Gabriel mocks Isaac, questioning if he still had faith in him, Isaac, realizing his god had had enough of and was getting rid of him, used his last words to damn Gabriel, who proceeds to kill his former disciple with a pipe. Gabriel tries to convince Hannah to stay, telling her she got the family she wanted, only for Rachel to stab him with a rusty pipe. Before dying, Gabriel tells Hannah "The seeds have already been sown" before dying. After Hannah and Rachel flee, Gabriel is resurrected, and after commenting on his good performance, causes the building to explode, killing another former disciple named Jake. While walking away from Gatlin with her mother, Hannah realizes what Gabriel meant, she is now pregnant with the child of "He Who Walks Behind the Rows".
Children of the Corn: Revelation
"He Who Walks Behind the Rows" is only referenced in this movie. The story begins when a young woman named Jamie goes to to an apartment complex in Omaha, Nebraska, to search for her grandmother who has gone missing. The building is out in the middle of nowhere, surrounded by a cornfield and next to a train track. She cannot find her but keeps having unnerving encounters with creepy children, with the other residents being murdered one-by-one. During her time there, Jamie receives a vision of her grandmother being lured to the train track by the children, only to be killed by a passing train.

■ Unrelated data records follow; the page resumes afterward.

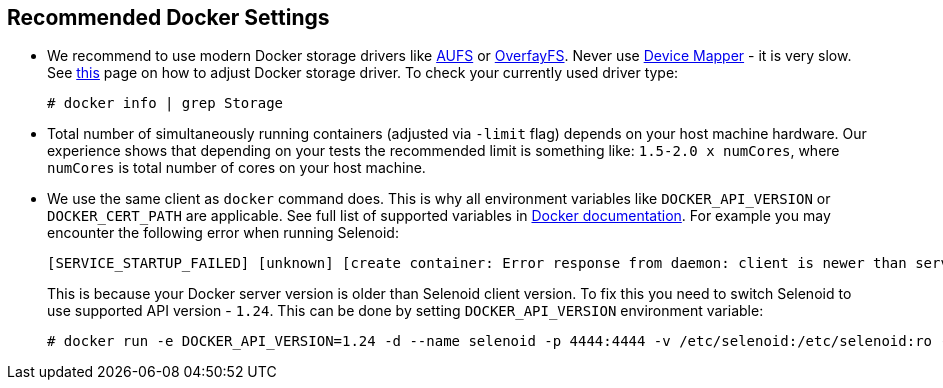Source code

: == Recommended Docker Settings

* We recommend to use modern Docker storage drivers like https://en.wikipedia.org/wiki/Aufs[AUFS] or https://en.wikipedia.org/wiki/OverlayFS[OverfayFS]. Never use https://en.wikipedia.org/wiki/Device_mapper[Device Mapper] - it is very slow. See https://docs.docker.com/engine/userguide/storagedriver/selectadriver/[this] page on how to adjust Docker storage driver. To check your currently used driver type:
+
```
# docker info | grep Storage
```
* Total number of simultaneously running containers (adjusted via ```-limit``` flag) depends on your host machine hardware. Our experience shows that depending on your tests the recommended limit is something like: ```1.5-2.0 x numCores```, where ```numCores``` is total number of cores on your host machine.
* We use the same client as `docker` command does. This is why all environment variables like `DOCKER_API_VERSION` or `DOCKER_CERT_PATH` are applicable. See full list of supported variables in https://docs.docker.com/engine/reference/commandline/cli/#environment-variables[Docker documentation]. For example you may encounter the following error when running Selenoid:
    
    [SERVICE_STARTUP_FAILED] [unknown] [create container: Error response from daemon: client is newer than server (client API version: 1.30, server API version: 1.24)]
+    
This is because your Docker server version is older than Selenoid client version. To fix this you need to switch Selenoid to use supported API version - `1.24`. This can be done by setting `DOCKER_API_VERSION` environment variable:

    # docker run -e DOCKER_API_VERSION=1.24 -d --name selenoid -p 4444:4444 -v /etc/selenoid:/etc/selenoid:ro -v /var/run/docker.sock:/var/run/docker.sock aerokube/selenoid:latest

After the children had killed all the residents, Jamie confronts a priest who had been following her since she had arrived and he tells her of how her grandmother was the sole survivor of another cult of children that worshipped "He Who Walks Behind the Rows" (a cult that presumably predated even the original Gatlin cult), led by a child preacher named Abel. In stark contrast with the cult's usual precepts, the cult committed mass suicide in a tent fire upon being caught, and were reborn as undead spirits. The children that she kept encountering were part of this cult. When Jamie questions who "He Who Walks Behind the Rows" was, the priest tells her that it was the devil. Jamie refuses to believe this, only for the priest to tell her that her opinion didn't matter to the death god.
Jamie confronts Abel's cult in her grandmother's basement, which has become a mini-corn field, including her undead grandmother herself, trapped as her child self. Abel prevents them from fleeing and orders her to join them, claiming that it was the will of "He Who Walks Behind the Rows", but she causes the whole building to explode, killing Abel and freeing the children's souls.

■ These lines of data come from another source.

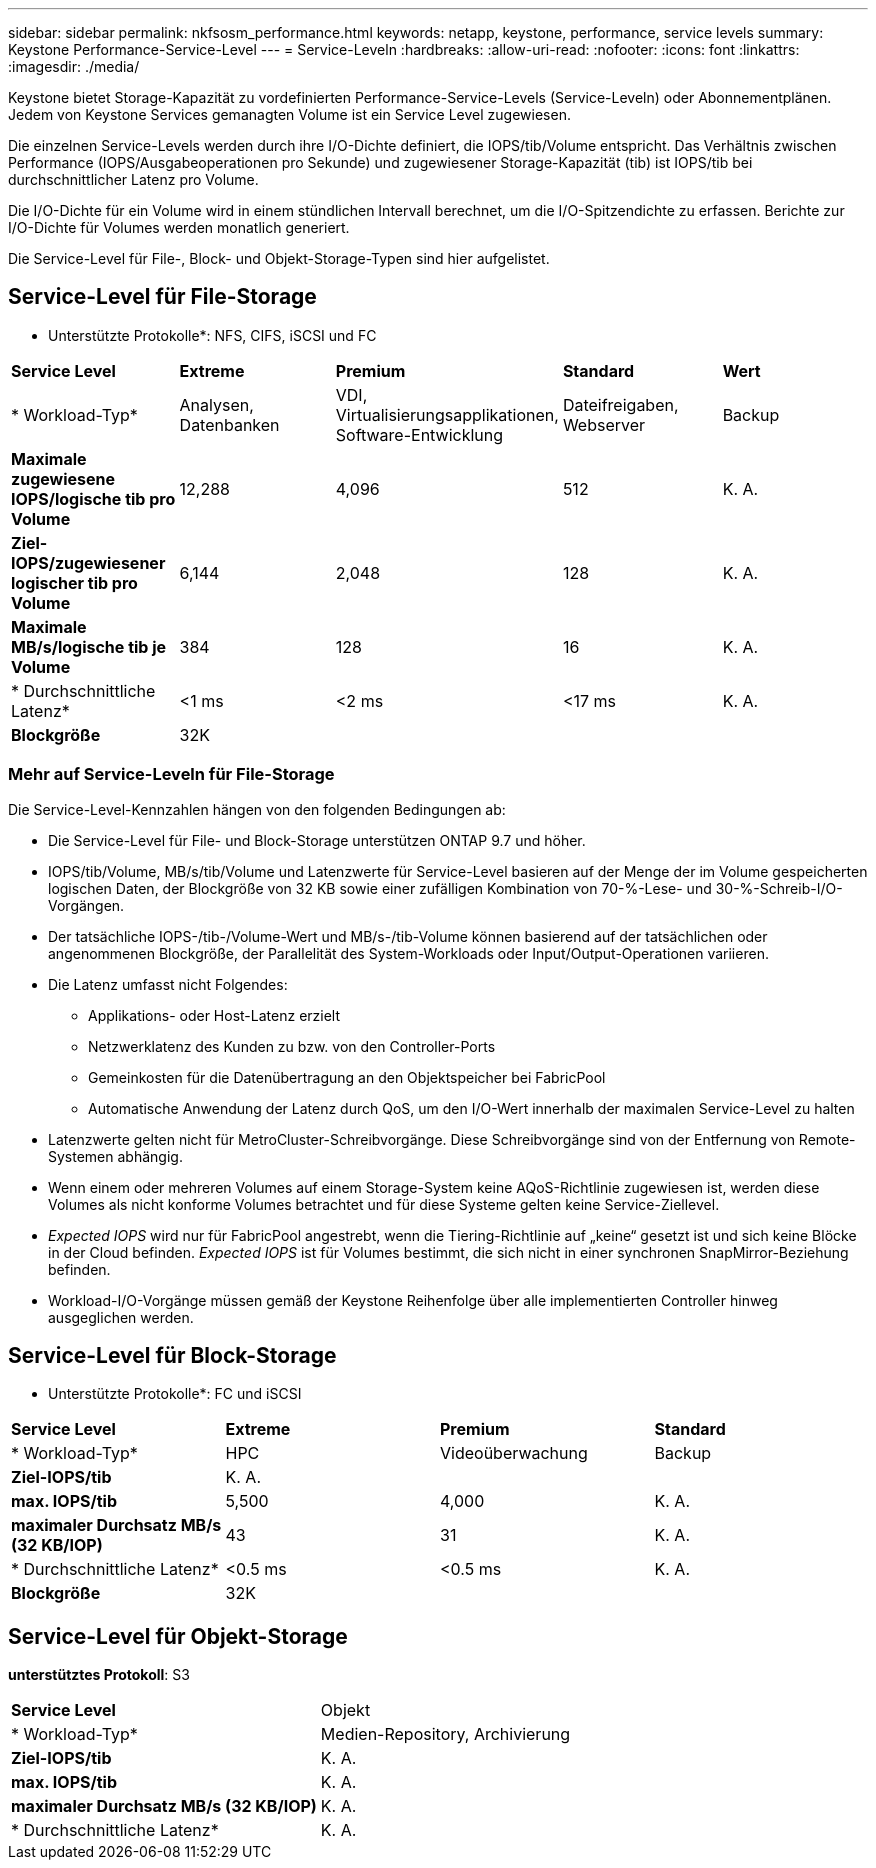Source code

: ---
sidebar: sidebar 
permalink: nkfsosm_performance.html 
keywords: netapp, keystone, performance, service levels 
summary: Keystone Performance-Service-Level 
---
= Service-Leveln
:hardbreaks:
:allow-uri-read: 
:nofooter: 
:icons: font
:linkattrs: 
:imagesdir: ./media/


[role="lead"]
Keystone bietet Storage-Kapazität zu vordefinierten Performance-Service-Levels (Service-Leveln) oder Abonnementplänen. Jedem von Keystone Services gemanagten Volume ist ein Service Level zugewiesen.

Die einzelnen Service-Levels werden durch ihre I/O-Dichte definiert, die IOPS/tib/Volume entspricht. Das Verhältnis zwischen Performance (IOPS/Ausgabeoperationen pro Sekunde) und zugewiesener Storage-Kapazität (tib) ist IOPS/tib bei durchschnittlicher Latenz pro Volume.

Die I/O-Dichte für ein Volume wird in einem stündlichen Intervall berechnet, um die I/O-Spitzendichte zu erfassen. Berichte zur I/O-Dichte für Volumes werden monatlich generiert.

Die Service-Level für File-, Block- und Objekt-Storage-Typen sind hier aufgelistet.



== Service-Level für File-Storage

* Unterstützte Protokolle*: NFS, CIFS, iSCSI und FC

|===


| *Service Level* | *Extreme* | *Premium* | *Standard* | *Wert* 


| * Workload-Typ* | Analysen, Datenbanken | VDI, Virtualisierungsapplikationen, Software-Entwicklung | Dateifreigaben, Webserver | Backup 


| *Maximale zugewiesene IOPS/logische tib pro Volume* | 12,288 | 4,096 | 512 | K. A. 


| *Ziel-IOPS/zugewiesener logischer tib pro Volume* | 6,144 | 2,048 | 128 | K. A. 


| *Maximale MB/s/logische tib je Volume* | 384 | 128 | 16 | K. A. 


| * Durchschnittliche Latenz* | <1 ms | <2 ms | <17 ms | K. A. 


| *Blockgröße* 4+| 32K 
|===


=== Mehr auf Service-Leveln für File-Storage

Die Service-Level-Kennzahlen hängen von den folgenden Bedingungen ab:

* Die Service-Level für File- und Block-Storage unterstützen ONTAP 9.7 und höher.
* IOPS/tib/Volume, MB/s/tib/Volume und Latenzwerte für Service-Level basieren auf der Menge der im Volume gespeicherten logischen Daten, der Blockgröße von 32 KB sowie einer zufälligen Kombination von 70-%-Lese- und 30-%-Schreib-I/O-Vorgängen.
* Der tatsächliche IOPS-/tib-/Volume-Wert und MB/s-/tib-Volume können basierend auf der tatsächlichen oder angenommenen Blockgröße, der Parallelität des System-Workloads oder Input/Output-Operationen variieren.
* Die Latenz umfasst nicht Folgendes:
+
** Applikations- oder Host-Latenz erzielt
** Netzwerklatenz des Kunden zu bzw. von den Controller-Ports
** Gemeinkosten für die Datenübertragung an den Objektspeicher bei FabricPool
** Automatische Anwendung der Latenz durch QoS, um den I/O-Wert innerhalb der maximalen Service-Level zu halten


* Latenzwerte gelten nicht für MetroCluster-Schreibvorgänge. Diese Schreibvorgänge sind von der Entfernung von Remote-Systemen abhängig.
* Wenn einem oder mehreren Volumes auf einem Storage-System keine AQoS-Richtlinie zugewiesen ist, werden diese Volumes als nicht konforme Volumes betrachtet und für diese Systeme gelten keine Service-Ziellevel.
* _Expected IOPS_ wird nur für FabricPool angestrebt, wenn die Tiering-Richtlinie auf „keine“ gesetzt ist und sich keine Blöcke in der Cloud befinden. _Expected IOPS_ ist für Volumes bestimmt, die sich nicht in einer synchronen SnapMirror-Beziehung befinden.
* Workload-I/O-Vorgänge müssen gemäß der Keystone Reihenfolge über alle implementierten Controller hinweg ausgeglichen werden.




== Service-Level für Block-Storage

* Unterstützte Protokolle*: FC und iSCSI

|===


| *Service Level* | *Extreme* | *Premium* | *Standard* 


| * Workload-Typ* | HPC | Videoüberwachung | Backup 


| *Ziel-IOPS/tib* 3+| K. A. 


| *max. IOPS/tib* | 5,500 | 4,000 | K. A. 


| *maximaler Durchsatz MB/s (32 KB/IOP)* | 43 | 31 | K. A. 


| * Durchschnittliche Latenz* | <0.5 ms | <0.5 ms | K. A. 


| *Blockgröße* 3+| 32K 
|===


== Service-Level für Objekt-Storage

*unterstütztes Protokoll*: S3

|===


| *Service Level* | Objekt 


| * Workload-Typ* | Medien-Repository, Archivierung 


| *Ziel-IOPS/tib* | K. A. 


| *max. IOPS/tib* | K. A. 


| *maximaler Durchsatz MB/s (32 KB/IOP)* | K. A. 


| * Durchschnittliche Latenz* | K. A. 
|===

Children of the Corn: Genesis
"He Who Walks Behind the Rows" does not appear and is not even mentioned in this movie, so the ties with the previous stories is hard to define. It tells the story of a young couple, Allie and Tim, who after getting lost take shelter in a farm run by a strange preacher. (A preacher who returned from Vietnam to Gatlin and witnessed his family get killed by the cult.)
Allie eventually discovers that the preacher leads a gloomy cult, with an ominous young boy with dark powers serving as its main idol. (The boy is likely a remnant of sorts of "He Who Walks Behind the Rows", but his nature and origins are never explained.) They are kept captive by supernatural forces, and the cult "plants a seed" in Allie's womb. They try to escape but the child cause a car accident, killing Tim, and Allie is brought back to the farm, where she is put with the child and starts singing in a trance, likely staying this way for the rest of her life.